Он много читал. И тут проявлялась неохватная разносторонность его ума, интересовавшегося художественной литературой и революционной публицистикой, историей и философией, естествознанием, психологией, антропологией, эстетикой и многим другим.
Читал он с упоением, порой способен был увлечься невзначай подвернувшейся книгой, но и в случайном умел найти необходимое, выделить ценное. Главное же — он умел сопоставлять и координировать мысли и факты, почерпнутые в разных областях знания, с личными взглядами и жизненными наблюдениями, выказывая свое, критическое отношение к прочитанному и вырабатывая собственные убеждения в волновавших его вопросах.

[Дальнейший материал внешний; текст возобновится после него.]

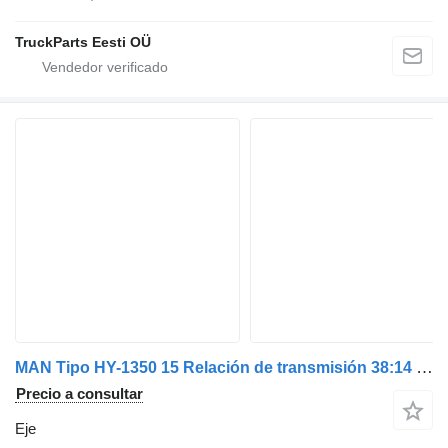
TruckParts Eesti OÜ
MAN Tipo HY-1350 15 Relación de transmisión 38:14 Relación i = 2,714 81350106256 eje para MAN TGS/TGS camión
Precio a consultar
Eje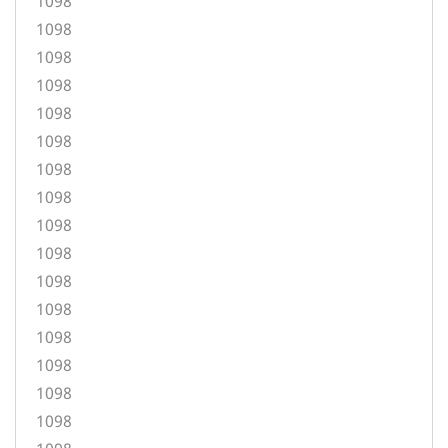
1098
1098
1098
1098
1098
1098
1098
1098
1098
1098
1098
1098
1098
1098
1098
1098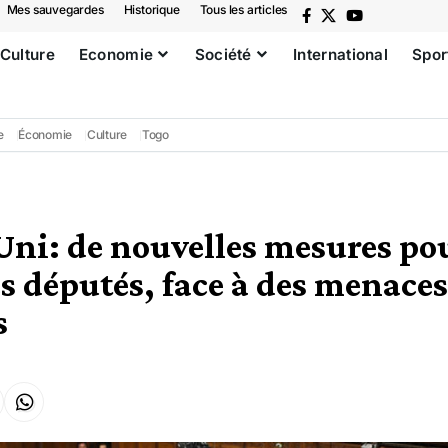
Mes sauvegardes
Historique
Tous les articles
Culture
Economie
Société
International
Spor
e
Économie
Culture
Togo
i: de nouvelles mesures pou
es députés, face à des menaces
s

По направлению ума, по идейным интересам и стремлениям Мусоргский уже в начале шестидесятых годов примыкал к самым передовым, демократически настроенным представителям русской интеллигенции, глубоко воспринявшей революционную проповедь Белинского и Герцена, Чернышевского и Добролюбова. Примечателен не только расширявшийся «круг чтения» Мусоргского, но и круг идей, привлекавших его внимание. Весьма характерны, например, высказанные им мысли о книге философа-материалиста Гольбаха (1723—1789) «Система природы», которую он штудировал весною 1862 года. «...Я читаю очень интересную вещь; касательно природы вообще и человеческой в особенности. Книга эта носит название: de la philosophie de la nature и приятна тем, что не пахнет философской замкнутостью, которая впускает в свой круг только знакомых с терминами и догмами разных философских шаек.— Книгу эту писал человек, излагающий свои мысли свободно, светло и с большим знанием дела. — Она имеет, кроме того, интерес исторический, постепенного развития человеческих познаний в природе.— После первой революции книга была приговорена во Франции,— (смердящей тупостью католиков и деспотов — диктаторов и президентов) к ауто-да-фе.— О Французы! о республиканцы!..». Духом свободолюбия веет от высказываний Мусоргского, в которых все явственнее проступают черты материалистического мировоззрения.
Интерес Мусоргского к Гольбаху (чью «Систему природы» называли «библией материализма») был, конечно, не случаен, как не случаен был впоследствии его громадный интерес к Дарвину, в учении которого он находил так много нового и так много близкого своим собственным мыслям и воззрениям («Дарвин утвердил меня крепко в том, что было моею заветною мечтою...»).